At the moment there are only two pond skaters present and the larger one, top left, is the female. They seem to be courting, by slowly approaching and extending a middle leg towards each other. They breed in May so she'll be laying eggs now and by the end of the month I'm expecting to see nymphs scooting across the surface.

Saturday, May 5, 2012

What happens when a raindrop, travelling at terminal velocity, hits a butterfly .....?

























I've never seen an insect actually hit by a raindrop but I did once read an eyewitness account (of dubious reliability) of such a collision with a bumblebee in flight, which supposedly killed the bee. It came to mind yesterday as a dark rain cloud slid over the sun while I was photographing this newly-minted female orange tip butterfly  visiting bluebells.
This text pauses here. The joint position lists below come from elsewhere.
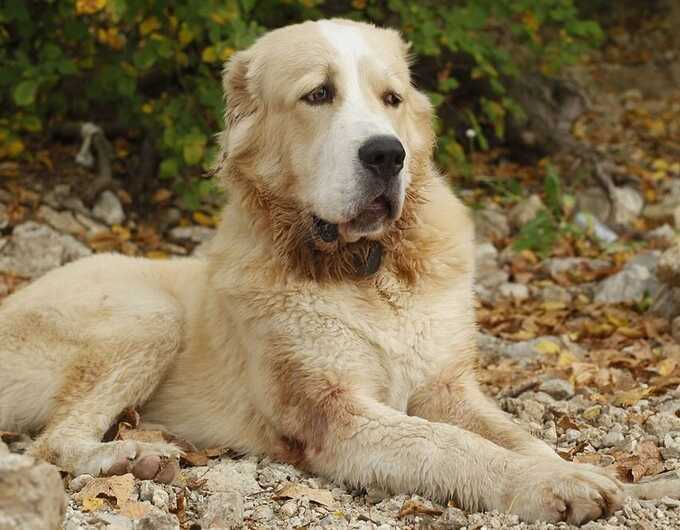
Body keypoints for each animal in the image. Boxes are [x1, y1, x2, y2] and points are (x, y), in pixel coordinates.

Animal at [0, 17, 676, 524]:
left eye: (391, 99)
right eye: (318, 95)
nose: (386, 155)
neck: (368, 270)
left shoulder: (448, 389)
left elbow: (515, 434)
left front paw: (597, 476)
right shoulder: (335, 414)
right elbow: (447, 443)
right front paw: (547, 486)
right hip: (151, 315)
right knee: (51, 441)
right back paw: (132, 459)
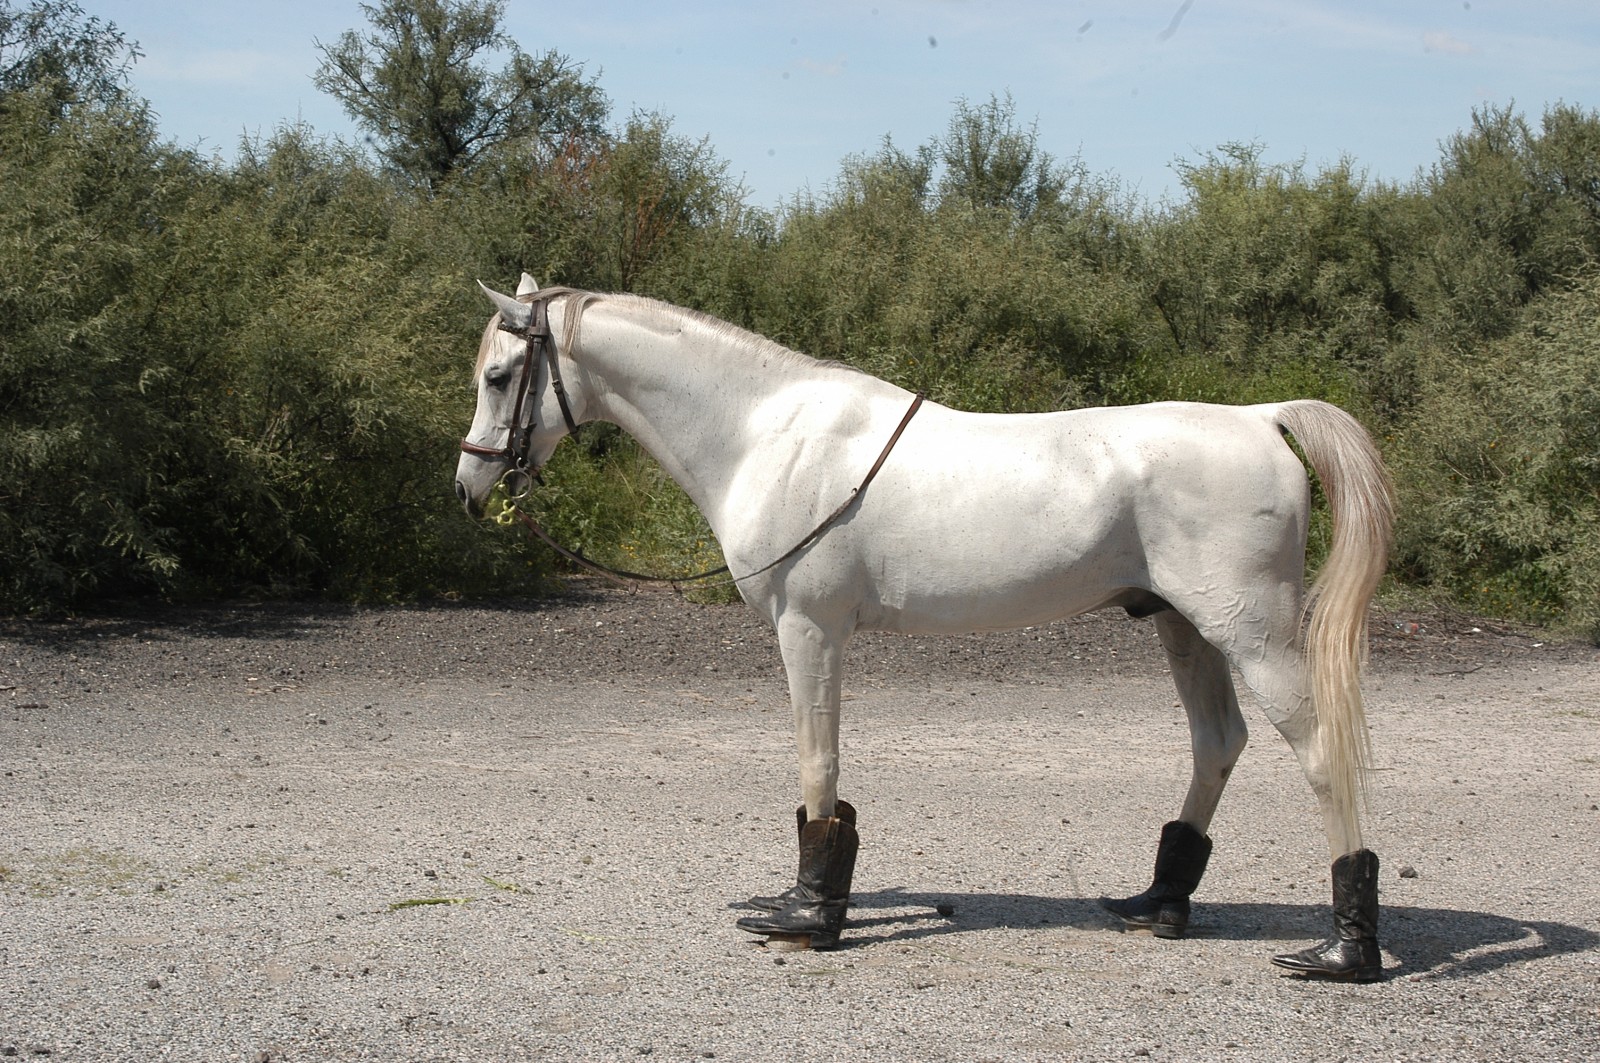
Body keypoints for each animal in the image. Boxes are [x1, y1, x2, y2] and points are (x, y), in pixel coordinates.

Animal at [457, 275, 1395, 979]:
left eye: (500, 376)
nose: (468, 488)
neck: (765, 432)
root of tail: (1261, 416)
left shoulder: (811, 629)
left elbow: (818, 760)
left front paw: (807, 915)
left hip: (1252, 634)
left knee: (1320, 752)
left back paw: (1343, 951)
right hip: (1185, 627)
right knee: (1217, 742)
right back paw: (1158, 904)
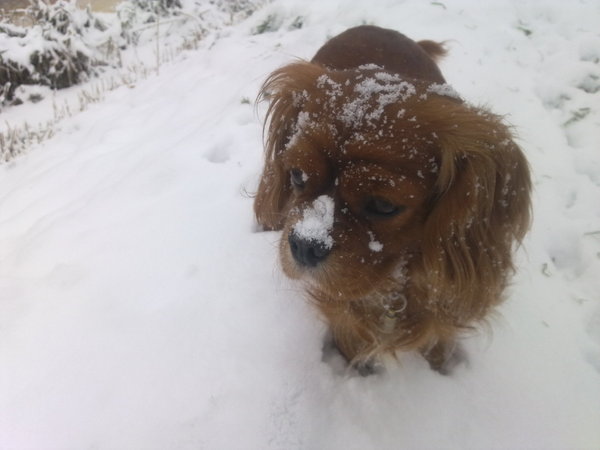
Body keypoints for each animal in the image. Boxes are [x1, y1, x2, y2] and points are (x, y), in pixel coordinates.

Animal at [253, 26, 528, 374]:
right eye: (297, 176)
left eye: (384, 205)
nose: (304, 245)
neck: (395, 280)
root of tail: (370, 26)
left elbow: (437, 338)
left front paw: (440, 370)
Almost immediately the butterfly folded its wings as completely as possible, assumed a vertical position on a bluebell infloresence and even aligned its antennae tightly in line with its body axis - all of which presented the smallest possible target for a falling raindrop. I wonder if this instinctive behaviour is triggered by the sudden drop in light level and temperature that's characteristic of an approaching shower on a spring day? Many insects crawl away under leaves during rain showers but orange tips always seem to roost in the open. I've often found dew-covered specimens early in the morning.




































As soon as the sudden and very heavy shower had passed I went out to take a look and found the butterfly unharmed..... hard to believe that it hadn't been knocked off its perch by the downpour!